A lady who works to promote sake in Europe, I think at Japanese chamber of commerce, said that sake is like Japanese people : easygoing, don't like fighting (sic) prefer to go smoothly together. Sake is therefore a forgiving generous drink that will adapt to lots of different kinds of food.

She also said that sake is like the Japanese who adopt the Buddhist view to enjoy the present without thinking too much about the future so sake is made to drink soon, no aging. I asked why we tasted today an aged sake (vintage 1992) which in my opinion was the best of the 10 we tasted, complex sweet but toasted, ok with torta della nonna, apple pie, even grilled meat with caramelized sauce like pork chops. She said that one can age some sakes and the result can appeal to Europe taste because Europeans are used to aging wine, tertiary flavors.

Sake can last longer when you open bottle, oxidation slower, she said she keeps open bottle in fridge for over a week (which means she must be a lonely drinker in the evening...)

Water essential, Japan gets lots of rain, no problem for now, yet even now use deep sea water with low salinity.

Terroir not as important as in wine, most important the hand that makes it. Can transport rice and yeast across the country. Water only local ingredient. not so important good year and bad year as in wine vintages because the ingredients do not change appreciably from one year to the next.

North Japan sake is usually more crisp and dry, in the south rich and sometimes a bit sweet, both go with local food.

At the end of the tasting a reporter for a Japanese radio interviewed me and asked if I thought it might be possible to make good sake in Europe. Some are trying, including in the UK. I said I did not know if it would be as good but it would probably be different unless the European brewers import all ingredients from Japan, like the Japanese do when they make whisky, with excellent results. Water however would be more difficult to import so the end product will be different.

Sunday, March 18, 2018

Tasting Piemonte

Some impressions from a tasting in London. Mostly 2011 to 2014, many Barolo and a few Barbaresco. 

Tendency is a return to traditional wine making approach, American excessive globalized taste of too much wood no longer in fashion though many still like it. 

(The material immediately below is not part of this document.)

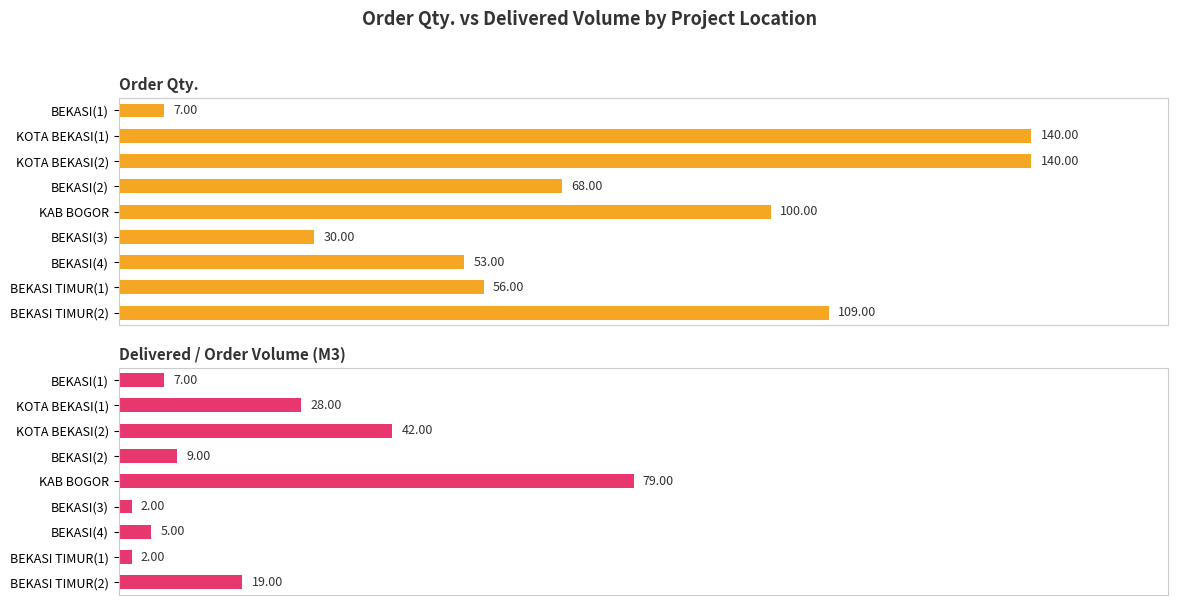

At KOTA BEKASI(2), list the series in order from largest to smallest.

Order Qty., Delivered / Order Volume (M3)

Chinese buying land in Piedmont, even if follow rules and traditions it is not the same because locals...take the money and run. Now it becomes strictly business, passion is lost. Some Chinese buyers buzzing around at tasting today. 

Overall, UK Rrp for single vineyard Barolo start at 50 gbp and up. Barbaresco 35. nebbiolo generico da 15, Dolcetto 10.

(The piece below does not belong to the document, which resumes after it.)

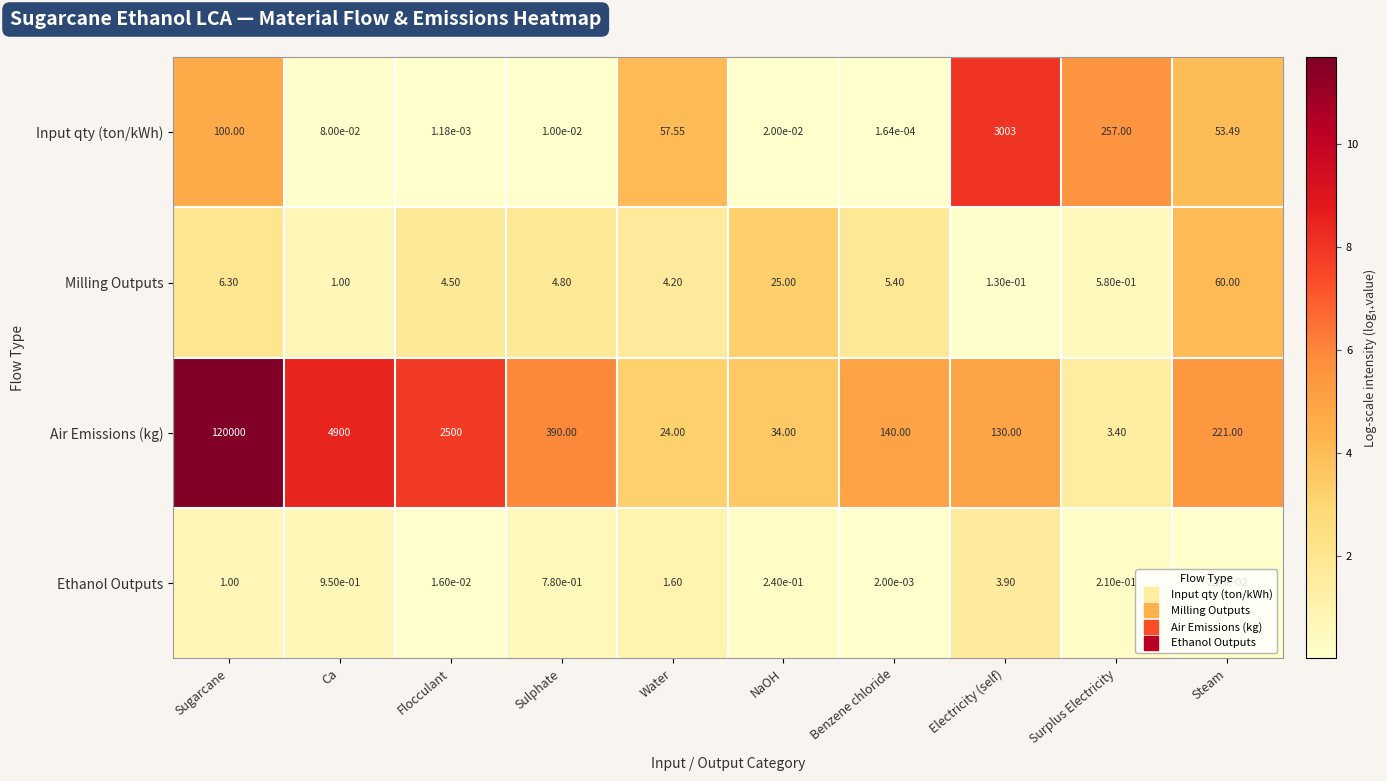

Which category has the highest value in the Milling Outputs series?

Steam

2010 e 2013 ottime annate, solo il 2016 supererà, grandi attese. 2011 e 2015 buone, 12 e 14 difficili. 

Migliori produttori di oggi sono Conterno e Scavino.

Conterno ci ha anche aperto un 2008 (RRP 58 GBP) e un 2010 (fuori di testa a 122 GBP), entrambi in via di maturazione ma ancora giovani.

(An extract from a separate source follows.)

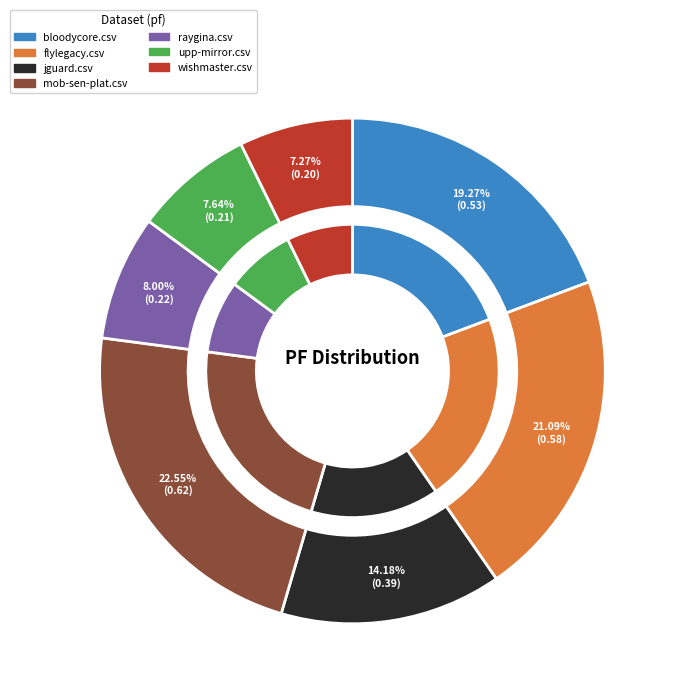

What portion of the pie excludes upp-mirror.csv?

92.4%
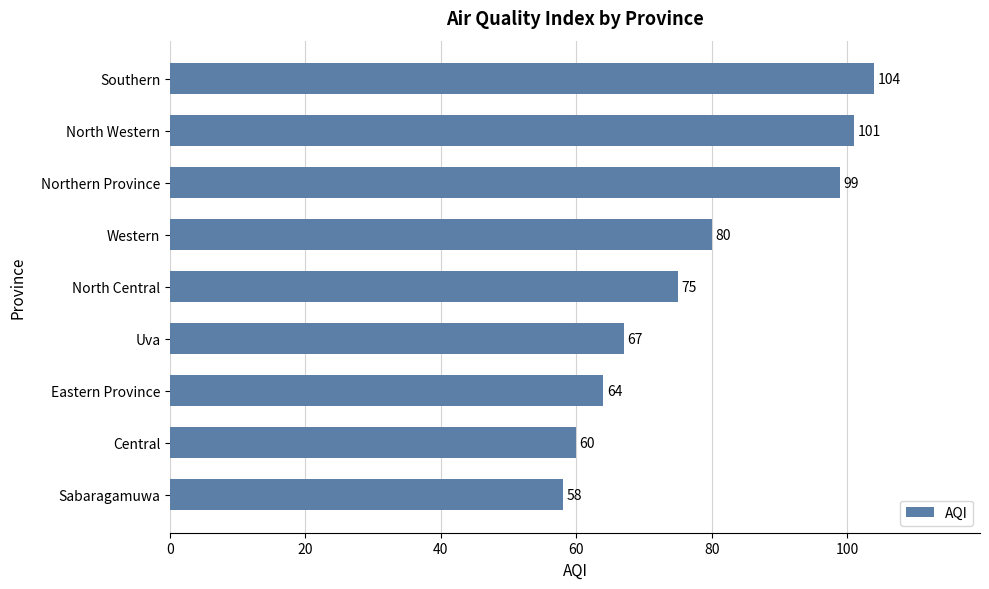

What is the average value?

79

Scavino grande gamma, Bric del Fiasc si conferma, ma non c'era rocche dell'Annunziata perché 2014 non lo hanno prodotto. Il "Novantesimo", blend del 2011 per 90° anniversario fondazione della casa, non vale RRP 212!! Ci ha aperto un 2006 Cannubi, e un 2006 Carobric, quasi pronti, il Cannubi vale i 64 GBP. Il nebbiolo langhe base di Scavino a 17 GBP è un affare.

Fratelli Brovia buon lavoro, il brolo villero 2013 a 65 GBP è caro ma molto armonioso.

Voerzio troppo caro, RRP oltre i 180 GBP!!

Buono il Monvigliero di Verduno 2011 a RRP 54 GBP

Ottimi i Barbaresco 2014 di Piero Busso sui 40 GBP. Barbaresco can be much better value than Barolo.